━━━ Records shown ━━━
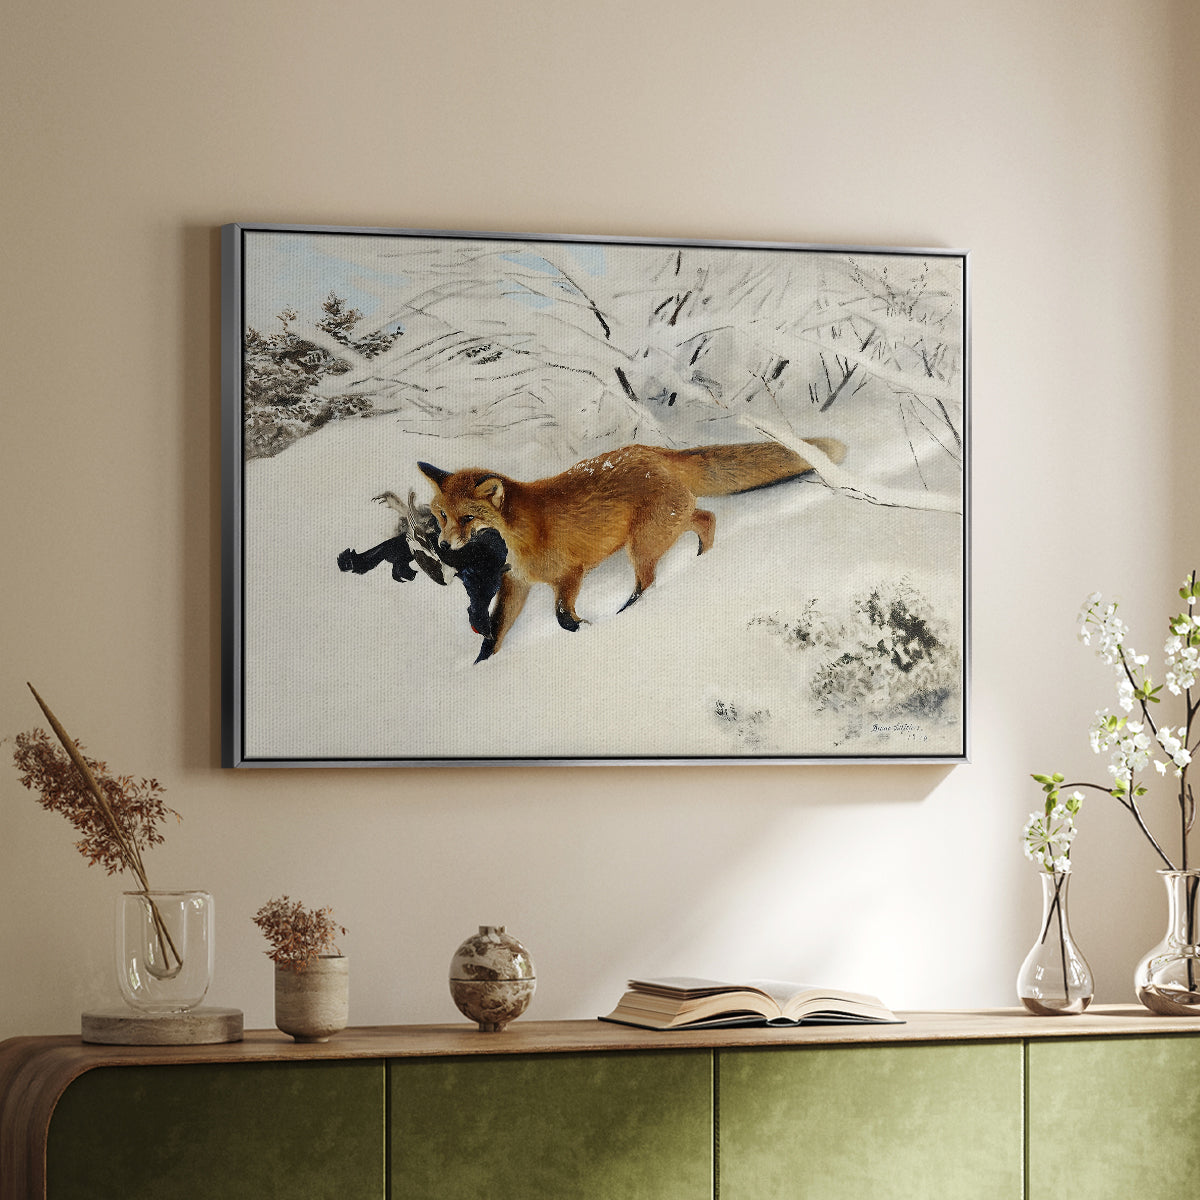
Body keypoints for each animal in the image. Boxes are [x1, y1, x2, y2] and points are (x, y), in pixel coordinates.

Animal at [418, 436, 846, 659]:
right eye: (442, 515)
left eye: (467, 518)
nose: (443, 544)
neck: (521, 535)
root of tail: (655, 451)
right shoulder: (516, 583)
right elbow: (494, 634)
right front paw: (480, 667)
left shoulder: (570, 573)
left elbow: (562, 616)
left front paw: (586, 629)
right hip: (664, 527)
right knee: (706, 518)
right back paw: (702, 559)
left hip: (642, 545)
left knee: (649, 582)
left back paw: (630, 611)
━━━
Omit each picture, then return all of the listing exactly as it stands.

Body keypoints for each animal in the image. Boxes are [x1, y1, x2, y2] and points are (x, y), in pixel coordinates.

Animal at [418, 436, 846, 659]:
right eye: (442, 515)
left eye: (467, 518)
nose: (443, 544)
neck: (521, 535)
root of tail: (655, 451)
right shoulder: (516, 583)
right elbow: (494, 634)
right front paw: (480, 667)
left shoulder: (570, 573)
left elbow: (562, 616)
left front paw: (586, 629)
right hip: (664, 527)
right knee: (706, 518)
right back paw: (702, 559)
left hip: (642, 545)
left knee: (649, 582)
left back paw: (630, 611)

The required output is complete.